Top 5 Tips To Help You Care For Your Tomato
Although tomatoes are considered one of the easiest plants to grow, numerous tomato plant problems exist that must be dealt with if you’re going to enjoy those red beauties. From nearly invisible bacteria to creepy crawly bugs, there’s no end to the diseases and pests waiting to turn your tomatoes into a snack.
Despite Mother Nature’s best attempts at ruining your hard work, for the diligent gardener, there is always a solution to the problem.
Tomato hornworms are large caterpillar-like bugs that will eat your tomato plant’s stem, leaves, and fruit, and then move onto the next one! Although they’re pretty big, because of their light green color, hornworms are easy to miss, but once they start chowing down and damaging your tomato plants, you’ll know they’re there.
Because hornworms are so big, the easiest way to take care of them is by simply pulling them off and throwing them into a closed container or bucket of water.
If the hornworm invasion requires a more potent solution, Bacillus thuringiensis (BT) spray is great at killing hornworms during their caterpillar stage and is safe for use on food crops. Using a rototiller before planting may also help destroy the hornworm larvae before they become a nuisance.
Not only do these pesky pests eat tomato plants, they’ll also attack eggplants, potatoes, and pepper plants, so inspect your veggies closely!
Other Tomato Pests
Besides hornworms, there are several other pests that can wreak havoc on your tomato plants. Aphids and cutworms love calling your delicate tomato plants their own personal home.
Aphids are tiny green bugs that slowly eat away at your tomato plants. While hard to see, you’ll notice teeny tiny holes that seem to get bigger over a week or so. Eventually, this can kill the plant.
Aphids come in large numbers, but due to their light green color, they blend in easily. Your first step to stop the aphid invasion is to remove the foliage where the aphids have congregated and throw it away in a closed container.
If the aphids have spread beyond a few leaves, your best bet is to spray a mixture of water, liquid dish soap, and canola oil. This solution is harmless to your plants yet makes it hard for the aphids to breathe.
Another innovative aphid treatment is ladybugs! While we might think of ladybugs are harmless little bugs, they’re actually the #1 predator to aphids.
Cutworms are tiny gray worms that chew on the stems and leaves of tomato plants. Worst of all, they do must of their munching at night, so you might not ever know they’re there until it’s too late. Inspect your plants’ stems and leaves in the evening, and if damage is present, it’s time to take action.
A simple but ingenious solution is a cutworm collar. Use pieces of foil or cardboard to make a 4-inch circular barrier that extends all the way around your tomato plant’s base. Bury this about an inch into the ground and this will prevent cutworms from climbing up. If it’s too late for that, spray a pesticide onto the ground and the main stem of the tomato plant. Spreading a little diatomaceous earth onto the soil will also kill cutworms.

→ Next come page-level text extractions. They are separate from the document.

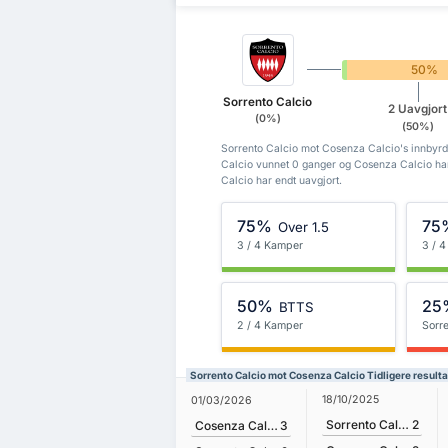
0%
50%
Sorrento Calcio
2 Uavgjort
(0%)
(50%)
Sorrento Calcio mot Cosenza Calcio's innbyrde
Calcio vunnet 0 ganger og Cosenza Calcio ha
Calcio har endt uavgjort.
75%
75
Over 1.5
3 / 4 Kamper
3 / 
50%
25
BTTS
2 / 4 Kamper
Sorre
Sorrento Calcio mot Cosenza Calcio Tidligere resulta
18/10/2025
01/03/2026
Sorrento Calcio
2
Cosenza Calcio
3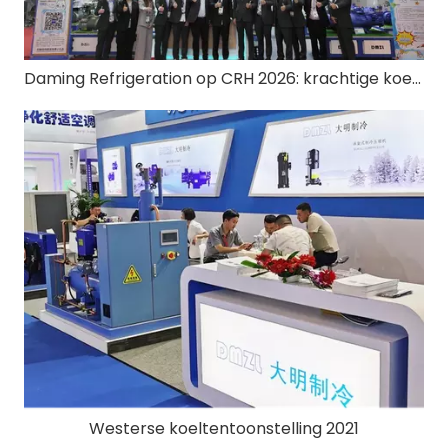
Daming Refrigeration op CRH 2026: krachtige koeling, klaar voor koolstofvrij
Westerse koeltentoonstelling 2021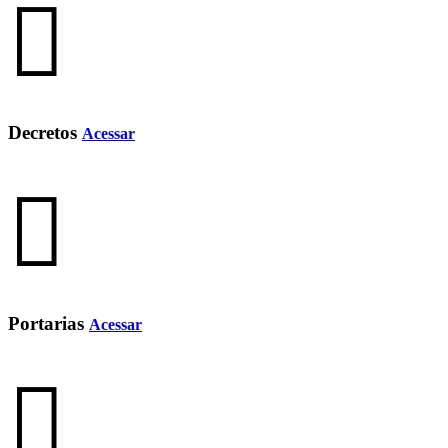
Decretos
Acessar
Portarias
Acessar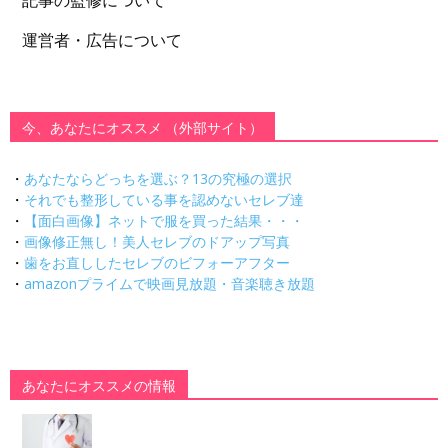
記事の監修について
運営者・広告について
今、あなたにオススメ （外部サイト）
・
あなたならどっちを選ぶ？13の究極の選択
・
それでも整形している事を認めないセレブ達
・
【面白画像】ネットで服を買った結果・・・
・
画像修正無し！美人セレブのドアップ写真
・
歯をお直ししたセレブのビフォーアフター
・
amazonプライムで映画見放題・音楽聴き放題
あなたにオススメの情報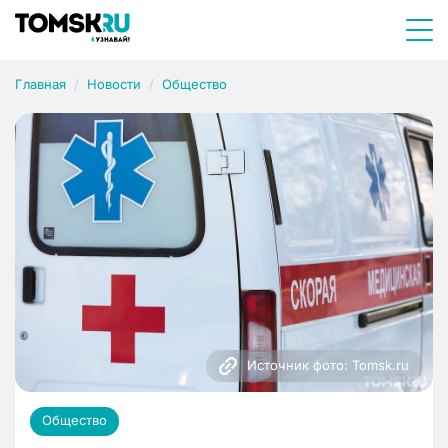
Главная
Новости
Общество
Источник фото: Tomsk.ru
Общество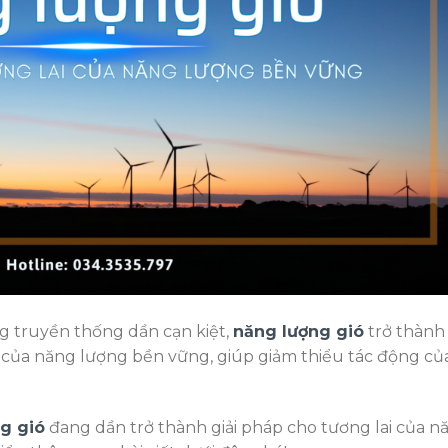
g truyền thống dần cạn kiệt,
năng lượng gió
trở thành
 của năng lượng bền vững, giúp giảm thiểu tác động củ
g gió
đang dần trở thành giải pháp cho tương lai của n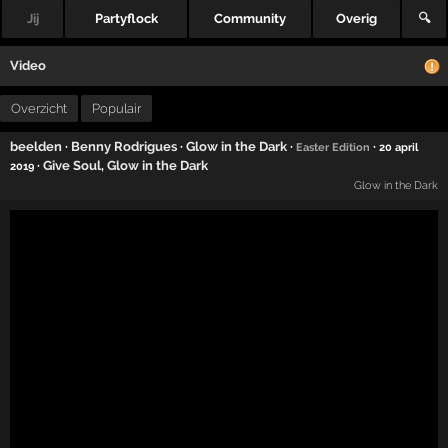
Jij
Partyflock
Community
Overig
🔍
Video
Overzicht
Populair
beelden
·
Benny Rodrigues
·
Glow in the Dark
·
·
Easter Edition
20 april
·
Give Soul
,
Glow in the Dark
2019
Glow in the Dark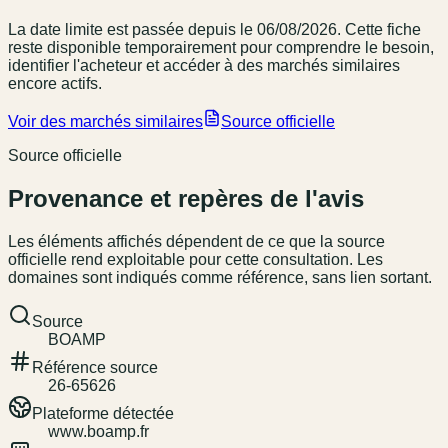
La date limite est passée
depuis le 06/08/2026
. Cette fiche
reste disponible temporairement pour comprendre le besoin,
identifier l'acheteur et accéder à des marchés similaires
encore actifs.
Voir des marchés similaires
Source officielle
Source officielle
Provenance et repères de l'avis
Les éléments affichés dépendent de ce que la source
officielle rend exploitable pour cette consultation. Les
domaines sont indiqués comme référence, sans lien sortant.
Source
BOAMP
Référence source
26-65626
Plateforme détectée
www.boamp.fr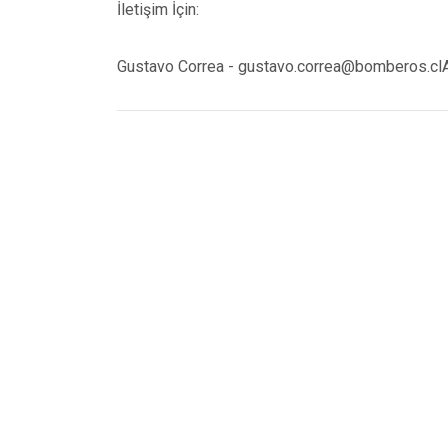
İletişim İçin:
Gustavo Correa - gustavo.correa@bomberos.clA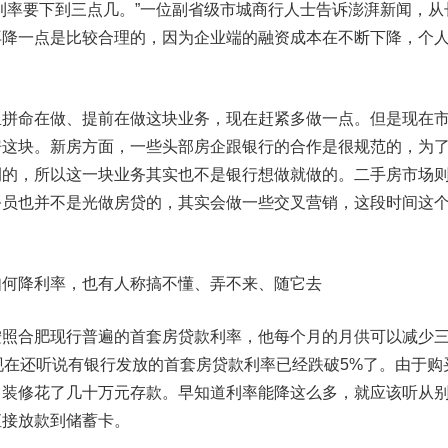
率要下到三点几。”一位副省级市城商行人士告诉澎湃新闻，从
再降一点是比较合理的，因为企业端的融资成本在不断下降，个
命在做、提前在做这块业务，现在赶紧多做一点。但是现在
房这块。新房方面，一些头部房企跟银行的合作是很规范的，为
例的，所以这一块业务其实也不是银行想做就做的。二手房市场
务员也并不是光做房贷的，其实会做一些交叉营销，这段时间这
如何降利率，也有人称搞不懂、弄不来、随它去
合肥现行普遍的首套房贷款利率，他每个月的月供可以减少
现在还听说有银行发放的首套房贷款利率已经跌破5%了。由于购
，装修花了几十万元存款。早知道利率能降这么多，就应该听从
直接放款到储蓄卡。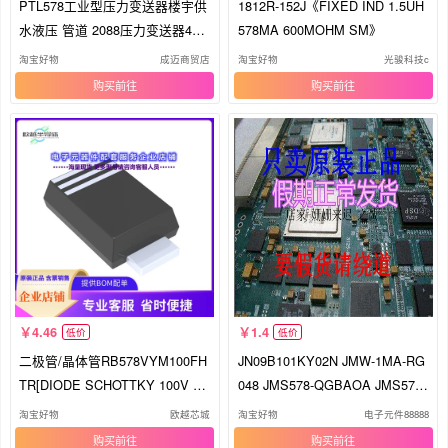
PTL578工业型压力变送器楼宇供
1812R-152J《FIXED IND 1.5UH
水液压 管道 2088压力变送器4~2
578MA 600MOHM SM》
0MA
淘宝好物
成迈商贸店
淘宝好物
光骏科技c
购买
购买
4.46
1.4
低价
低价
二极管/晶体管RB578VYM100FH
JN09B101KY02N JMW-1MA-RG
TR[DIODE SCHOTTKY 100V 70
048 JMS578-QGBAOA JMS578-
0MA TUMD2
QGBA0A
淘宝好物
欧越芯城
淘宝好物
电子元件88888
购买
购买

You worked hard all summer to grow tomatoes, and just when you’re getting ready to pick one, you see it – a black moldy hole! Tomato rot (also called Blossom End Rot) is one of the most common tomato plant problems but also one of the most devastating.

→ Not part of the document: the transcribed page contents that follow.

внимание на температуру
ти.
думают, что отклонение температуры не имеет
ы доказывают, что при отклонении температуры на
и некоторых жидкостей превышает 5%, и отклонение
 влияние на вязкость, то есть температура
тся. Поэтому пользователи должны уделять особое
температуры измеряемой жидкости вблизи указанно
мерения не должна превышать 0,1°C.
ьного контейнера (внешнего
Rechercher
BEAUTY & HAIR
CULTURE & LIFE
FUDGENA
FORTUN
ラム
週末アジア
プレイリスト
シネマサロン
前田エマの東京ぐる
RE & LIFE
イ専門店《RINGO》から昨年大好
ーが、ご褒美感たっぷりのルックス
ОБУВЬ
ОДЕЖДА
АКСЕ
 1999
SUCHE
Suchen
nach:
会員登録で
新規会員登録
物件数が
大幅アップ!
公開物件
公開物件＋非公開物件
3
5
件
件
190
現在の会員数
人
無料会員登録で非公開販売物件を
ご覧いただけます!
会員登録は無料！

While it may not seem obvious, the number one cause of tomato rot is due to a calcium deficiency. Just like humans, plants need calcium to survive. When a fruit or vegetable is lacking calcium, its tissues break down, resulting in rot. Too much ammonium sulfate from fertilizer, excessive watering, and low phosphorous levels can cause a calcium deficiency.

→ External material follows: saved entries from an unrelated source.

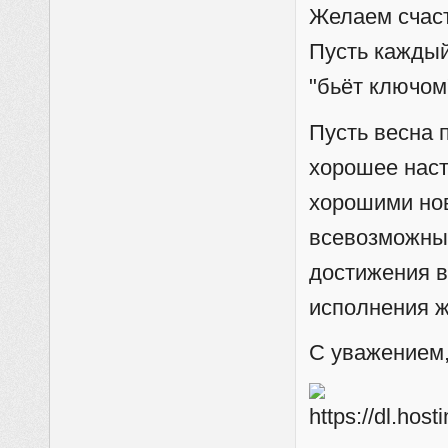
Желаем счаст
Пусть каждый
"бьёт ключом
Пусть весна 
хорошее наст
хорошими нов
всевозможным
достижения в
исполнения же
С уважением,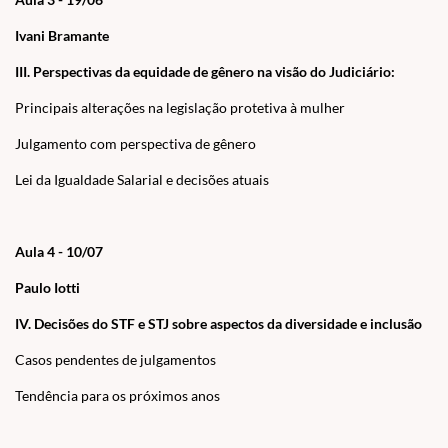
Ivani Bramante
III. Perspectivas da equidade de gênero na visão do Judiciário:
Principais alterações na legislação protetiva à mulher
Julgamento com perspectiva de gênero
Lei da Igualdade Salarial e decisões atuais
Aula 4 - 10/07
Paulo Iotti
IV. Decisões do STF e STJ sobre aspectos da diversidade e inclusão
Casos pendentes de julgamentos
Tendência para os próximos anos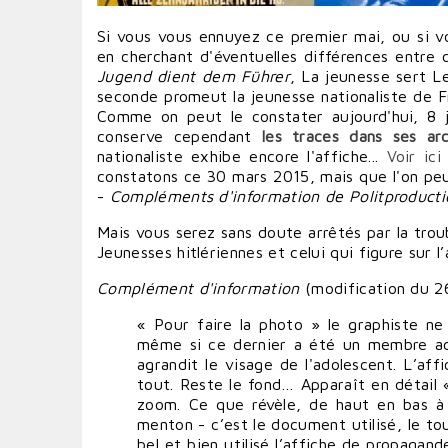
Si vous vous ennuyez ce premier mai, ou si v
en cherchant d'éventuelles différences entre 
Jugend dient dem Führer
, La jeunesse sert L
seconde promeut la jeunesse nationaliste de F
Comme on peut le constater aujourd'hui, 8 j
conserve cependant
les traces dans ses arc
nationaliste exhibe encore l'affiche...
Voir ici
constatons ce 30 mars 2015, mais que l'on peut
-
Compléments d'information de Politproducti
Mais vous serez sans doute arrêtés par la trou
Jeunesses hitlériennes et celui qui figure sur l
Complément d'information
(
modification du 26
« Pour faire la photo » le graphiste ne
même si ce dernier a été un membre acti
agrandit le visage de l'adolescent. L’af
tout. Reste le fond… Apparaît en détail « 
zoom. Ce que révèle, de haut en bas à 
menton - c’est le document utilisé, le to
bel et bien utilisé l’affiche de propagan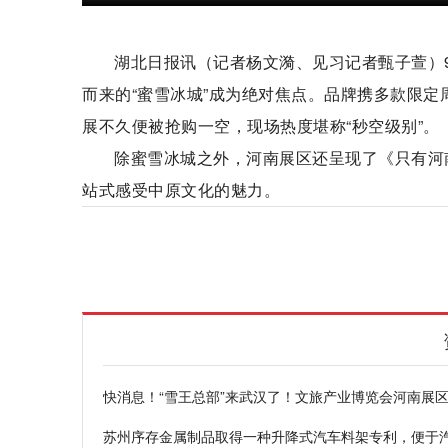
湖北日报讯（记者杨文漪、见习记者甄子萱）9
而来的“蜜雪冰城”成为绝对焦点。品牌携多款限
展不久便被抢购一空，现场热度堪称“秒空级别”。
除蜜雪冰城之外，河南展区还呈现了《只有河
站式感受中原文化的魅力。
周边
河南
博览会
展区
蜜雪冰城
快消息！“雪王总部”来武汉了！文旅产业博览会河南展区
苏州序存金属制品取得一种升降式汽车料架专利，便于汽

You can prevent tomato rot by enriching your garden with organic compost, especially egg shells. Bone meal is also a great source of calcium. However, once rot appears on a tomato, there’s no going back and the tomato is no good.
There is no surer of a sign that something is wrong than a wilting plant. Tomato wilt is one of the most serious tomato problems and usually means the end of the plant. You’ll know it when you see it – your tomato plant will just lazily sag as if it was made out of rubber bands. Several factors can cause tomato wilt, such as over watering, lack of water, or infection.
It can be hard to tell if you’re giving your tomatoes too much water or not enough, because the signs and symptoms can be nearly the same. As a general rule, a tomato plant needs about 1 inch of water a week. Another test is to lightly squeeze the stems and actual tomatoes. If they are limp and squishy, you’re probably overwatering.
Once wilt starts, there isn’t much that can be done other than pulling the plant and throwing it in the garbage or closed container.